In the U.S., racial tensions have been on the rise the past several years–particularly tensions between African American communities and police officers. The tensions have been fueled by shocking videos of alleged police brutality against black suspects and equally shocking reports of police officers being ambushed and gunned down in the line of duty.
How does this growing unease affect the average driver when he or she gets pulled over for a traffic violation? A new survey suggests there are some significant disparities along race and gender lines, though there’s a lot more research that need to be done on the topic.
The survey was carried out by the folks at cheapcarinsurance.net, an online auto insurance site. The site doesn’t describe its survey methodology in detail, and so far as we know, the people who conducted it weren’t scientists. However, the results are in keeping with other data we’ve seen, which show that racial profiling remains a problem in America and that the public’s relationship with police forces is in desperate need of improvement.
When survey respondents were asked how often they’ve been able to talk their way out of traffic tickets, 34.13 percent of African Americans said that they’ve never been successful at doing so. Meanwhile, a very fortunate 19.91 percent of Caucasian drivers say that they always get out of tickets–a higher percentage than any other group.
How have those lucky so-and-sos gotten out of those tickets? Most of them–89.12 percent–have simply told the truth. Significant numbers also showed remorse (77.62 percent) and/or flirted with the officer (72.22 percent). A very impressive 60.71 percent proved themselves to be great actors and said that they’d cried on purpose.
Overall, men were better at getting out of tickets than women. However, that may be because men have gotten more practice, because they get pulled over more frequently. Among respondents, men said that they’d been pulled over 3.88 times in their lives, while women said 3.38 times.
When broken down by race, African American drivers had been pulled over more than any other group (3.87 times), while Asian Americans had been stopped the least (2.52 times).
When asked whether they felt guilty after being stopped, there were some notable differences between racial groups. White drivers were the most likely to feel guilty (26.93 percent), while Hispanic drivers were least likely to feel that way (12.03 percent).

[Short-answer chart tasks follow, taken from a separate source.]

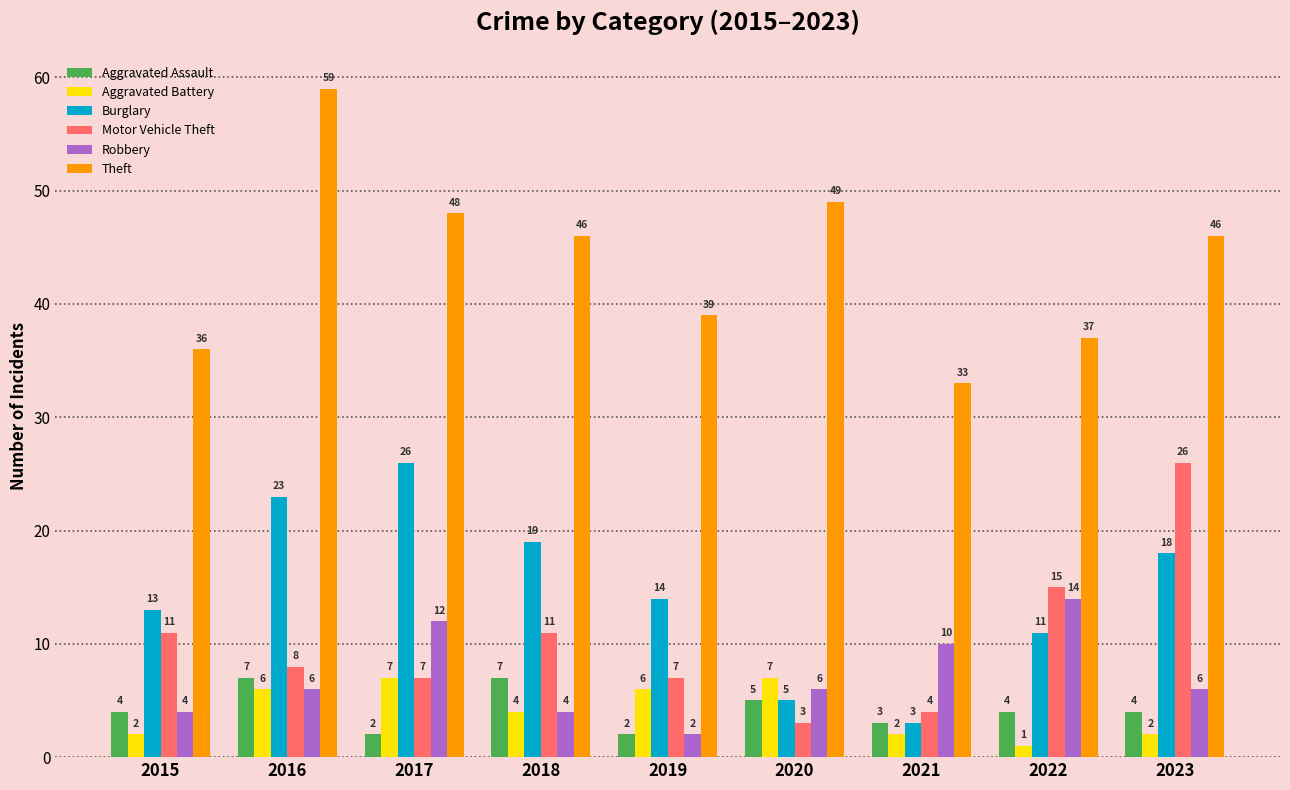

What is the maximum value for Aggravated Battery?

7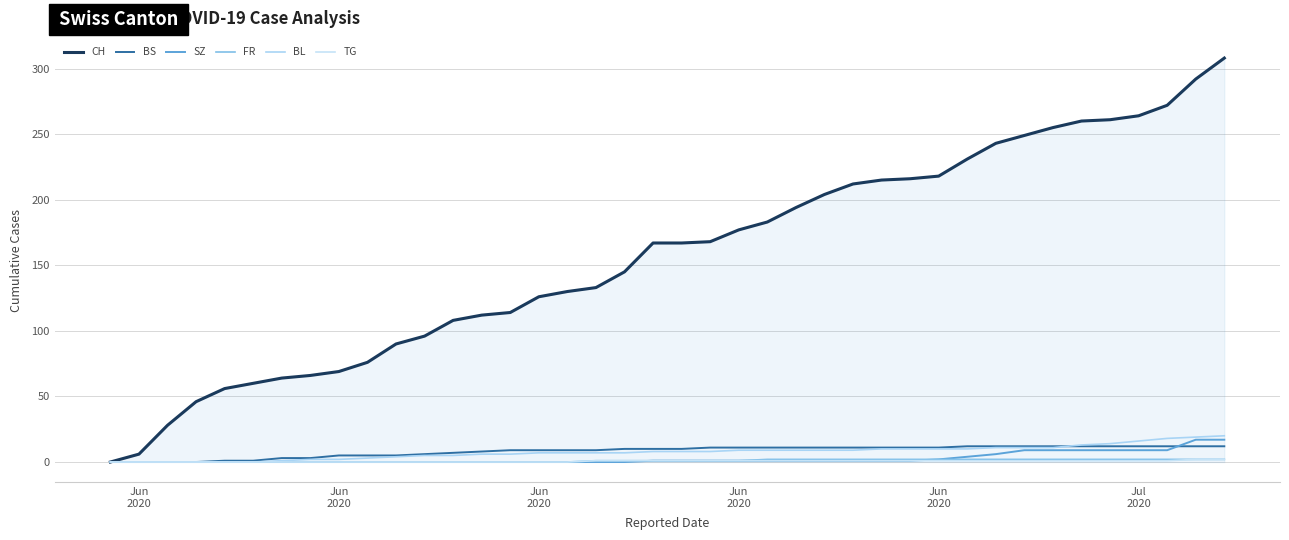

How many lines are shown in the chart?

6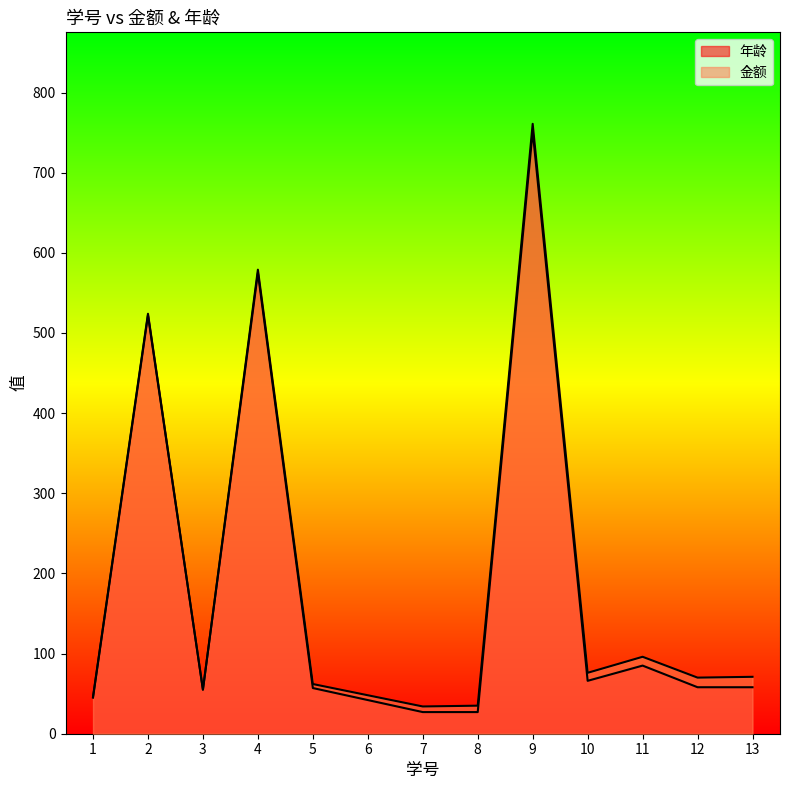

True or false: 年龄 and 金额 cross at least once.

False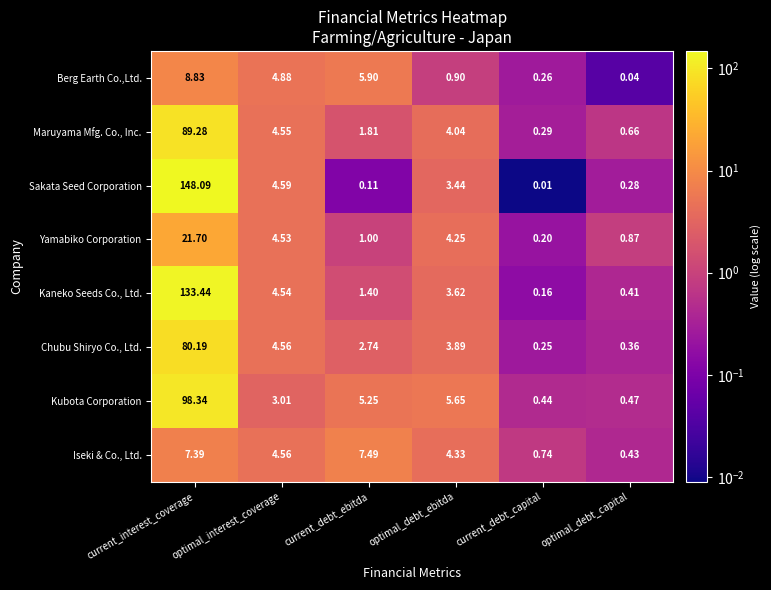

At which label is Iseki & Co., Ltd. closest to 3?

optimal_debt_ebitda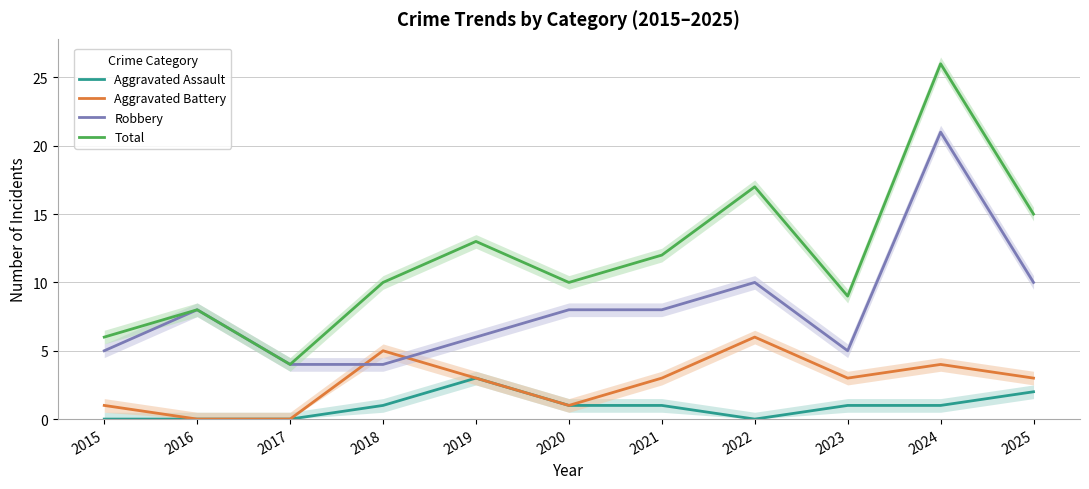

What is the difference between the second highest and second lowest values in the Aggravated Battery series?

5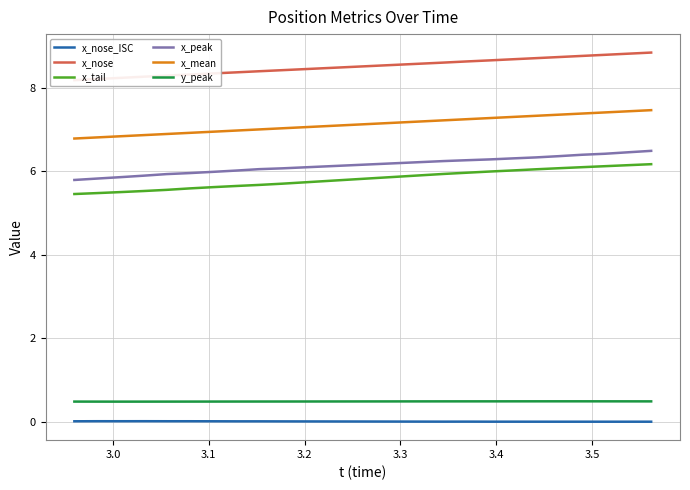

True or false: x_tail and y_peak intersect in this chart.

False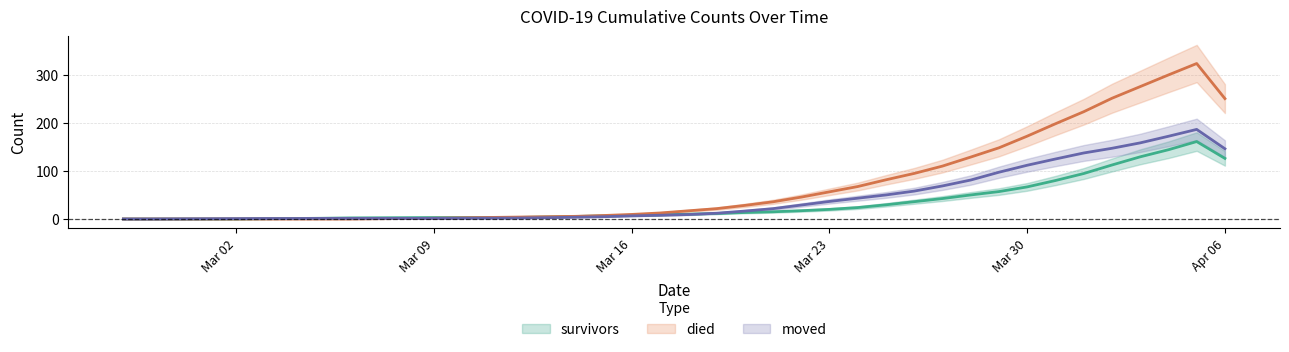

Is it true that survivors equals 0.0 at Mar 02?

True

Meanwhile, African American drivers were most likely to say that they never felt guilty at traffic stops (6.13 percent), while Hispanic drivers were the least likely to say so (2.87 percent).
As we said, this poll wasn’t scientific, so we don’t want to rely on the precise numbers it turned up. However, it does reaffirm data that we’ve seen elsewhere–data that suggests that frustrations between police officers and the communities they serve have only been exacerbated in recent years. Given some of the rhetoric we saw during the recent presidential election, it’s unlikely that any of those frustrations will abate anytime soon without a lot of conscientious work on the part of community leaders and law enforcement.
Like more scientific surveys, this one doesn’t put forward hypotheses about why certain groups or genders responded to particular questions in particular ways. For example, what role does geography play in the survey? It found that drivers in the South were more likely to get pulled over than those in other parts of the country, but was that a simple coincidence, or was it due to the fact that African Americans make up a greater proportion of the Southern population?
Also, we’d be curious to know how these sentiments have changed over time. Were African Americans more likely to get out of traffic tickets before racial tensions began to ramp up, around the time of Michael Brown’s death in Ferguson, Missouri? If so, why?
These are tough questions with a lot of variables, and the answers are just as complicated. But if we don’t start the process of resolving the situation, it won’t improve.